Steve had been sitting fastening a new cracker to his whip, and when he had finished Ess took it and tried to handle and crack it, he putting her grip right and showing how to hold and swing it, and the two of them laughing and playing like children with a toy. Steve praised her quickness in learning, and she was pleased out of all proportion at the praise. And when he left her that night she said: “I’m sorry we’re done with Mulga Camp. I’ve been so happy.”
It was still dark next morning when Ess heard the shouts and whip crackings, and bleating of the disturbed sheep, and when she emerged from her tent soon after light there was nothing to be seen of them but a heavy dun bank of dust on the horizon. She hurried over to the tent and cart where Blazes was busy packing up. “We’re completely left behind, Blazes,” she called. “Do let’s hurry and catch them. They’re ever so far away.”
“’Tain’t so fur, miss,” said Blazes; “you sit down an’ eat these chops, and we’ll soon be off after ’em, and catchin’ ’em.”

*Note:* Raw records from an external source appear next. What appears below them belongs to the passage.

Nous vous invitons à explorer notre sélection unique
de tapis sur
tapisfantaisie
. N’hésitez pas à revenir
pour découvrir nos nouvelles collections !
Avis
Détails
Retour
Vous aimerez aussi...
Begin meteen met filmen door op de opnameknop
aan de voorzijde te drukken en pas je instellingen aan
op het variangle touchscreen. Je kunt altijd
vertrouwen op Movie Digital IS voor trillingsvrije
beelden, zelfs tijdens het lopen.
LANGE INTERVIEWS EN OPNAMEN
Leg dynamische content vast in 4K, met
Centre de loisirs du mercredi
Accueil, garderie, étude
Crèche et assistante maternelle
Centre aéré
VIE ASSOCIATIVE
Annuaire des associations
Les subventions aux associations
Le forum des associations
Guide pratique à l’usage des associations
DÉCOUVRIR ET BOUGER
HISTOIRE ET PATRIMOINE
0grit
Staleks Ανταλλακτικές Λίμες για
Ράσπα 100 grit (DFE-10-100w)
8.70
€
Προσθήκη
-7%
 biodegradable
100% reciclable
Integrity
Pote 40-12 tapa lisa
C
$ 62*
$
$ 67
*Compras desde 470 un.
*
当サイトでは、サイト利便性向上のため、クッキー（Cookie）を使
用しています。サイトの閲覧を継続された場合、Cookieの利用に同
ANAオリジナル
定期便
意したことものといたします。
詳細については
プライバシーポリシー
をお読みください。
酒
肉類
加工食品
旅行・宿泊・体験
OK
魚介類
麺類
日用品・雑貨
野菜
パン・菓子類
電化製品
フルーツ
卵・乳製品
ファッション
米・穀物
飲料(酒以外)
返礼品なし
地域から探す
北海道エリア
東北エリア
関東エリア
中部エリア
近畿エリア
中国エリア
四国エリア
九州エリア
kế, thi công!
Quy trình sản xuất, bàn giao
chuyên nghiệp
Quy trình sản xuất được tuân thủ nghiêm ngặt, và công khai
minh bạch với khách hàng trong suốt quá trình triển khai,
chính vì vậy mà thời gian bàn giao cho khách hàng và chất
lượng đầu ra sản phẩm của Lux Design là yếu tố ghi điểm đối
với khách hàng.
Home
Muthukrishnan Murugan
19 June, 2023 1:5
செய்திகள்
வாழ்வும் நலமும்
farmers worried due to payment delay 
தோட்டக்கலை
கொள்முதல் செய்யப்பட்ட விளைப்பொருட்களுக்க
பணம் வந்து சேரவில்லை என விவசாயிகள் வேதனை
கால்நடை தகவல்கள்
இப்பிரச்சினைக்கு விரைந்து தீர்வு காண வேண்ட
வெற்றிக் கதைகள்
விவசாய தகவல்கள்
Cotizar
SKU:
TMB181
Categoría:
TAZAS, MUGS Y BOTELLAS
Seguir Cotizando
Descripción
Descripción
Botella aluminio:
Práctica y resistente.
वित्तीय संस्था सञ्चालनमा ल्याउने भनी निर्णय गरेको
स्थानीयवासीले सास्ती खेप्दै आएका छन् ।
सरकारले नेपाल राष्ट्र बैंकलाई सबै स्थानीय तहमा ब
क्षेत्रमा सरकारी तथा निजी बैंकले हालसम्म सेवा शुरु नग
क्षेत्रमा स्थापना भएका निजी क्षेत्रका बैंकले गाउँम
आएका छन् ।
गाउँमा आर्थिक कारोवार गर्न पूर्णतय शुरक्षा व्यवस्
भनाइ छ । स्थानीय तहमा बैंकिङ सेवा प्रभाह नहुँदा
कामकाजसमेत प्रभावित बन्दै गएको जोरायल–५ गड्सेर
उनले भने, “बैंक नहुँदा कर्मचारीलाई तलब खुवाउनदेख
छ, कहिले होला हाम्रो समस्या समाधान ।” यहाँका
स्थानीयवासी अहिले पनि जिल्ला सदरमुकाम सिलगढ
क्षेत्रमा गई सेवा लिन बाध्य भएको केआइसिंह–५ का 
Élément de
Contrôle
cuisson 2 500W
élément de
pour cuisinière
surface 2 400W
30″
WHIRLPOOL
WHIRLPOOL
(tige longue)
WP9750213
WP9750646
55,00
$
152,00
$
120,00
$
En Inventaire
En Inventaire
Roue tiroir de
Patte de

Ess ate her breakfast and helped Blazes to pack and take down her tent, then watched him take the horses down to water, and let him help her to the saddle. They trotted off over the broad track of the innumerable pointed dots of the sheep’s footprints, and as they came near to the dust Blazes swung well out on the flank of it. “We’ll dodge as much o’ that as we can,” he said; “it’s too like breathin’ solid sand to ride behind it.”
“But don’t the men have to ride behind it and in it?” asked Ess.
“They do, but we don’t,” said Blazes; “so we ain’t goin’ to.”